Why spend 100 hours measuring and testing if there is enough evidence after 15 minutes?

When completing a process validation it is of course important to have sufficient evidence to support the conclusion.

Evidence is usually expressed as Cpk and/or Ppk values and the sufficiency of the evidence is backed by the term confidence.

Confidence as a general term is built by use of proper methods, trained staff, SOP’s etc. and can be hard to put a number and still; no matter how high, it is not exactly evidence since there are no measurements to back it up.

The process validation must provide objective evidence and that is why the statistical term confidence interval (CI) is used. The CI is a calculation that tells you what different result you might get if you tried to repeat your experiment (e.g. re-run an OQ).

If the worst value (High or Low) in the CI meets the requirements then You can be X% confident that the requirements are met – that is a way to provide objective evidence for Your quality.

However You must remember that You decide how confident You need to be
.

CI depends on sample size and on variation. To put this in other words: If You take a large sample You will be more certain. If there is a small variation You can settle for a smaller sample size.
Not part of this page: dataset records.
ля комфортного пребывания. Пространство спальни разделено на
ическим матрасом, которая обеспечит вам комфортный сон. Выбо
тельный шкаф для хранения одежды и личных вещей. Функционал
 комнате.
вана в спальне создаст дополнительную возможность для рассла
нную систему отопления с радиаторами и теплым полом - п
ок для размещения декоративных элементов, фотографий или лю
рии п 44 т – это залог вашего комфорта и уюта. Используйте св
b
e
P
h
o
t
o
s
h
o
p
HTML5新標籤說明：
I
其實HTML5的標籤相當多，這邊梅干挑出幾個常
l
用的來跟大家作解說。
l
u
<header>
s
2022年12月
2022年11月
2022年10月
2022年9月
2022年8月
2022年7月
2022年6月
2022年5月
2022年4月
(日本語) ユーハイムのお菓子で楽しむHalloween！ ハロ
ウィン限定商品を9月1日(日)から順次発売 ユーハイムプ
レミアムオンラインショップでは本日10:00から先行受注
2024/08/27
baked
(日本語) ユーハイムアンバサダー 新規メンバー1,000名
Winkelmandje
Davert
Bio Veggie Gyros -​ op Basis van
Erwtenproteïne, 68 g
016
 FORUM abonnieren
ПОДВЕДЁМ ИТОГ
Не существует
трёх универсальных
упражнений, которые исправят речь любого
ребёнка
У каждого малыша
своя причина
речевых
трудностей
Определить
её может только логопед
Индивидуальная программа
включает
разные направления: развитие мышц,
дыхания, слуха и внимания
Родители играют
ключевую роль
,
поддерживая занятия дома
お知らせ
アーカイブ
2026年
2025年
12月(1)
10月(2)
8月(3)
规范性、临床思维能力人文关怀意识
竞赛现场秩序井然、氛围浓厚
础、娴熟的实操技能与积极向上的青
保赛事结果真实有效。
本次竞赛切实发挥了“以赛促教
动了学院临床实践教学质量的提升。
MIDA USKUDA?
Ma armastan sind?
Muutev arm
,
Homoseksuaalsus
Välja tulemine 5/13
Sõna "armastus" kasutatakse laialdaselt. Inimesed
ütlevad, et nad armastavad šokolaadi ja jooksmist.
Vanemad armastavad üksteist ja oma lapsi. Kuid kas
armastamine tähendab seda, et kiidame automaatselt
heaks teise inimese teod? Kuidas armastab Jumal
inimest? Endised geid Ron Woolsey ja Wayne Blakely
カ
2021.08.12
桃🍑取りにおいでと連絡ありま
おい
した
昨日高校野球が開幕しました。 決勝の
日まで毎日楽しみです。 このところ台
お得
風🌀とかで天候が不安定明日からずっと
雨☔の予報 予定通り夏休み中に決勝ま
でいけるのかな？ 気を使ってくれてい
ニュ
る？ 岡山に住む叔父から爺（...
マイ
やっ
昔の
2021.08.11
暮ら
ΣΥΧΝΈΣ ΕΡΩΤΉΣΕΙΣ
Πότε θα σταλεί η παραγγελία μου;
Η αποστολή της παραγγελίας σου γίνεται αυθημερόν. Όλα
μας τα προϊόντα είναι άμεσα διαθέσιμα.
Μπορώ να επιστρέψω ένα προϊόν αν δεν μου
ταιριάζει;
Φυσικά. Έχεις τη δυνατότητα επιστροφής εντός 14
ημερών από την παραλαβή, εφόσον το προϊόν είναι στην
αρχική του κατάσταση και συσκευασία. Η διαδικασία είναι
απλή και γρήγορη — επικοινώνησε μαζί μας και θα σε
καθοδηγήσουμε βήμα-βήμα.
Deciding on sample size is important as a large sample will make You more confident but it will require more resources. The cost of the parts may be low but the man hours spent measuring and waiting for results can be costly and can be a bottle neck in a project.

So why spend 100 hours measuring and testing if there is enough evidence after 15 minutes?

You can see from the graph that the Cpk estimate converges to 4.2 after just 15 samples, so why spend twice as much time to reach the same value from 30 samples?

And why not consider repeated testing with smaller samples to speed the investigation up?